Effizientes Arbeiten ist vor allem für Unternehmen mit mehreren Standorten ein Thema. Über Cloud-basierte Anwendungen wie Office 365 können die Mitarbeitenden standortunabhängig gemeinsam an Dokumenten oder Präsentationen arbeiten. Dabei ist der Aufwand für die IT-Administration durch Cloud Computing äusserst gering. Die erforderliche Sicherheit ist ebenfalls gewährleistet: Microsoft erfüllt seit Februar als weltweit erster Anbieter den internationalen Cloud Datenschutz-Standard.

Die Latte liegt höher

Produktivität, Flexibilität & Wirtschaftlichkeit müssen verbessert werden. Die Schweiz muss “fitter” sein, um am europäischen Markt wettbewerbsfähig zu bleiben und den Standort zu sichern.

IT_unterstuetzt_Unternehmen_wettbewerbsfaehiger

Skalierbar, bedarfsgerecht und leicht zu bedienen

Um für wachsende Anforderungen gerüstet zu sein, sollten Unternehmen in IT-Lösungen investieren, die möglichst skalierbar sind. Cloud-basierte Anwendungen sind eine gute Option: Sie ermöglichen es, je nach Bedarf Funktionen, Nutzer, Anwendungen oder Dateispeicher hinzuzufügen, ohne dabei in neue Server investieren zu müssen. Unternehmen zahlen dabei nur für die effektive Nutzung. Interessant dürfte für KMU ausserdem der steuerliche Vorteil einer monatlich abgerechneten Cloud-Lösung sein: Statt wie bisher als einmalig anfallende Investitionskosten, werden diese als regelmässige Betriebskosten angerechnet. Damit gilt hier das gleiche Prinzip, wie es zum Beispiel auch bei Leasing-Fahrzeugen der Fall ist.

Zudem sollten Unternehmen darauf achten, dass IT-Lösungen genau auf ihren individuellen Bedarf zugeschnitten sind und sich intuitiv bedienen lassen. Eine vertraute Oberfläche bietet den Mitarbeitenden die Möglichkeit, sich auf die Arbeit zu konzentrieren statt neue Anwendungen lernen zu müssen. Für effizientes Arbeiten ist dies besonders wichtig.

Für jede Wachstumsphase bestens gerüstet

IT ist für die Zukunft von Unternehmen unverzichtbar und ein wichtiger Erfolgsfaktor für die Zukunft. Das bestätigen 90% der als „Technologieführer“ geltenden Unternehmen . Entscheidend ist, dass sich die IT leicht an Veränderungen anpassen lässt. Denn um mit der Konkurrenz Schritt zu halten, müssen sich Unternehmen kontinuierlich weiterentwickeln.
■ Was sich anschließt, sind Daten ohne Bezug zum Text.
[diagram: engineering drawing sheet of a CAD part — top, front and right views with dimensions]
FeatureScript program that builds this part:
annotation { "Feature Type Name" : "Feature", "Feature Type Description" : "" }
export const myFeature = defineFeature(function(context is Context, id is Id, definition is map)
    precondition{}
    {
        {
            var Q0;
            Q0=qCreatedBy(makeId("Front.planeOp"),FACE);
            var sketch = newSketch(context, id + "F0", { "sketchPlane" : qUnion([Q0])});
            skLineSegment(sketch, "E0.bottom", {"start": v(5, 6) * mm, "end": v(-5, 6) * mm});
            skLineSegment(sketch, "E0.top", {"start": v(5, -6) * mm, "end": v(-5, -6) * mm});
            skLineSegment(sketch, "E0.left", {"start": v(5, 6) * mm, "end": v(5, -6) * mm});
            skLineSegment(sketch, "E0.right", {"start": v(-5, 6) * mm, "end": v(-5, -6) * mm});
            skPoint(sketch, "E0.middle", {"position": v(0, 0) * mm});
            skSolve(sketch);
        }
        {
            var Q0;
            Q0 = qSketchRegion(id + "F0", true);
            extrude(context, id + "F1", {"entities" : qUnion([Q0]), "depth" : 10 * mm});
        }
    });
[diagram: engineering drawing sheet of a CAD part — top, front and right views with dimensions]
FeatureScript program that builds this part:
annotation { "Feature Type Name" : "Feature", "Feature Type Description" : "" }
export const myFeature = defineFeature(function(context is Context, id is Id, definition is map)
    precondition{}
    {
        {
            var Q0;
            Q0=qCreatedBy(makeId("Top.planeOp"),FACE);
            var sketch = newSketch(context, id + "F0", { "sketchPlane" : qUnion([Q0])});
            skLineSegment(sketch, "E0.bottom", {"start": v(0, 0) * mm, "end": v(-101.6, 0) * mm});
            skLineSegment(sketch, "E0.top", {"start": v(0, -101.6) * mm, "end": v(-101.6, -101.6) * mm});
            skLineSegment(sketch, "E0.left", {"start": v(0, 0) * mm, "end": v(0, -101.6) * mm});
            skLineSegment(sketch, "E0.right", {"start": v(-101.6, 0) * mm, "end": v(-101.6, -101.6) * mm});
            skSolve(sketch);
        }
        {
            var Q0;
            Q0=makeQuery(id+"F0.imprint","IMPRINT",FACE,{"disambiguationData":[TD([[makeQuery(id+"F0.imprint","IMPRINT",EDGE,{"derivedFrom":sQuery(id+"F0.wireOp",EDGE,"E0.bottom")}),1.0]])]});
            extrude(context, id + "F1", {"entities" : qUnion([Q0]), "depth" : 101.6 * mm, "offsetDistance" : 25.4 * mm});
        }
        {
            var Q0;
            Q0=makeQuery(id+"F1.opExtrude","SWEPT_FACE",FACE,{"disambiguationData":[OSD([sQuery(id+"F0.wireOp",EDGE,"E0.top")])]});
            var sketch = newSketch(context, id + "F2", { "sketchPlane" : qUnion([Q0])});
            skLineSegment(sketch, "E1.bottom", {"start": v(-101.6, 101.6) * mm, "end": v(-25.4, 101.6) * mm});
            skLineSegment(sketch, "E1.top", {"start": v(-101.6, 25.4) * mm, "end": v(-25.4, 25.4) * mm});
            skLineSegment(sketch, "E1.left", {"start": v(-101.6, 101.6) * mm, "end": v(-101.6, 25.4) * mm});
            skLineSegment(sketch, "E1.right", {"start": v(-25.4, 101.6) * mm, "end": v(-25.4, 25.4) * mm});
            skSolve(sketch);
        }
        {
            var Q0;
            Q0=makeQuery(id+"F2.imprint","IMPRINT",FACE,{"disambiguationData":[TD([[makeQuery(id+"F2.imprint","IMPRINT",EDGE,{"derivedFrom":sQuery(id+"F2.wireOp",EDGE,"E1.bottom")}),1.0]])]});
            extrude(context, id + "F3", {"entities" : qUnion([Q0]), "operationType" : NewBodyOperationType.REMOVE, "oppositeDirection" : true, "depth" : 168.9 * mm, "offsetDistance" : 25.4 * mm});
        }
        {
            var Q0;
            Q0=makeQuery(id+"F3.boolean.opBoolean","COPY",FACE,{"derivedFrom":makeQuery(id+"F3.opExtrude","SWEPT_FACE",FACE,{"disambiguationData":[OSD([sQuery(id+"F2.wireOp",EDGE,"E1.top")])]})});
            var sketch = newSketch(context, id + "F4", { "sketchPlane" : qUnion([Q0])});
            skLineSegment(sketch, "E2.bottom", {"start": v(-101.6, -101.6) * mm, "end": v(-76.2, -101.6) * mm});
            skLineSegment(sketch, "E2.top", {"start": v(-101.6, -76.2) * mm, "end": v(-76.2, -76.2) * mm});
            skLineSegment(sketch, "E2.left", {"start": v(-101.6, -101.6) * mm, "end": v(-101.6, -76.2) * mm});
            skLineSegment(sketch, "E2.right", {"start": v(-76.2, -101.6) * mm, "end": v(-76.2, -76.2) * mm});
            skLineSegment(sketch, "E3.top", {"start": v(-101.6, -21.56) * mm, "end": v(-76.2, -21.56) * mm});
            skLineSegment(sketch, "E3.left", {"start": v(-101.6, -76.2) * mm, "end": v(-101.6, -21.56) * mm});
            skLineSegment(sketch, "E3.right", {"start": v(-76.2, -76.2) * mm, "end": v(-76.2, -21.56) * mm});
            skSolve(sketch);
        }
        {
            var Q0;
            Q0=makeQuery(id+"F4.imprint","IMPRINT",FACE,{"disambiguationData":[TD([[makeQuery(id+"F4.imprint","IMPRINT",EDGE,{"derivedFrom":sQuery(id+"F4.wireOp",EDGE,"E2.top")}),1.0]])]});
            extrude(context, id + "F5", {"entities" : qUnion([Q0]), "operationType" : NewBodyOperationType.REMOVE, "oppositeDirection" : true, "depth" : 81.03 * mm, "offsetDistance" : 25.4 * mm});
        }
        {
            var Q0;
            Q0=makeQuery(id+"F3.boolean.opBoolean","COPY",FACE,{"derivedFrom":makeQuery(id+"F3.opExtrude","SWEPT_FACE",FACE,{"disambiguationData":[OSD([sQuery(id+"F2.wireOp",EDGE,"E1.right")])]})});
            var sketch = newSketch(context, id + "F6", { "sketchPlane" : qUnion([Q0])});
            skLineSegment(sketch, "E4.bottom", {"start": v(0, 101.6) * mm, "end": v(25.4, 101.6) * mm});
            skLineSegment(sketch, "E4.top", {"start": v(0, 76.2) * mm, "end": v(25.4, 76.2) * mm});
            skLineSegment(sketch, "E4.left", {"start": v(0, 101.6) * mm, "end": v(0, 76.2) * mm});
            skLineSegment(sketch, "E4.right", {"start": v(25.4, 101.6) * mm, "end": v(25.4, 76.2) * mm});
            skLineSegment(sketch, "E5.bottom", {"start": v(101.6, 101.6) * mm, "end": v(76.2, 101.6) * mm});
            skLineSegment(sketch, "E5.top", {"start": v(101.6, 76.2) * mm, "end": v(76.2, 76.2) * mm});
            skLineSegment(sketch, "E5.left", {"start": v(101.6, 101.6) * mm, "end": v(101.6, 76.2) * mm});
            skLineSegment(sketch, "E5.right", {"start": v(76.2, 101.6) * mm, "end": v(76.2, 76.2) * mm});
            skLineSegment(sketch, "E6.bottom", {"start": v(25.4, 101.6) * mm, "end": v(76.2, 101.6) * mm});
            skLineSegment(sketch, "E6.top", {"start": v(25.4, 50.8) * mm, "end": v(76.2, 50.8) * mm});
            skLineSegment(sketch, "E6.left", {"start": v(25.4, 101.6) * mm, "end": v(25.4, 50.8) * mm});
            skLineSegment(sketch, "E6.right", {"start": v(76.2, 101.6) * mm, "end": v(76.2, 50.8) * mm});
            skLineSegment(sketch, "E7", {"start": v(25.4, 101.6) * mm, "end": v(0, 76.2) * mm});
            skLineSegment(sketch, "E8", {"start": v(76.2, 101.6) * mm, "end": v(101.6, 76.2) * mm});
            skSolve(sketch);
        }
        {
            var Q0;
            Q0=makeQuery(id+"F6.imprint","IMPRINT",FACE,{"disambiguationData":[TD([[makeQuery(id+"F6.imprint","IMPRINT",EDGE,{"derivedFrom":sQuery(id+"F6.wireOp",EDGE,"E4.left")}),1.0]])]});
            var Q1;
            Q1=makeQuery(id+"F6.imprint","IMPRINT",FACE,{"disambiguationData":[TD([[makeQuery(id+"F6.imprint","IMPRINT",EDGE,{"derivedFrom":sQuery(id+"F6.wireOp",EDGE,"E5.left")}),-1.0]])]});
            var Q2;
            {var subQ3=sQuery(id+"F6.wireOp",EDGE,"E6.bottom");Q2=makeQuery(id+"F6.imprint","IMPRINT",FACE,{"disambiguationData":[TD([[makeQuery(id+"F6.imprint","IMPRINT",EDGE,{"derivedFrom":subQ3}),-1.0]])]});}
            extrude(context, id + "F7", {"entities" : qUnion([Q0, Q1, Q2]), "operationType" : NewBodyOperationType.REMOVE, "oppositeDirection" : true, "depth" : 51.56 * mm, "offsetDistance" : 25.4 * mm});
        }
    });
Dies können beispielsweise neue Märkte oder Produktenwicklungen sein.

Kosten senken durch effizienten Einsatz von Technologie

41 Prozent der in der BCG-Studie befragten Unternehmen gaben zudem an, dass sie Technologien einsetzen, um ihre Kosten zu senken. Für eine moderne IT müssen zwar zunächst Investitionen getätigt werden, doch langfristig ist der erzielte Mehrwert ungleich höher.

Sämtliche Zahlen beziehen sich auf eine Studie der Boston Consulting Group (BCG), welche von Microsoft in Auftrag gegeben wurde.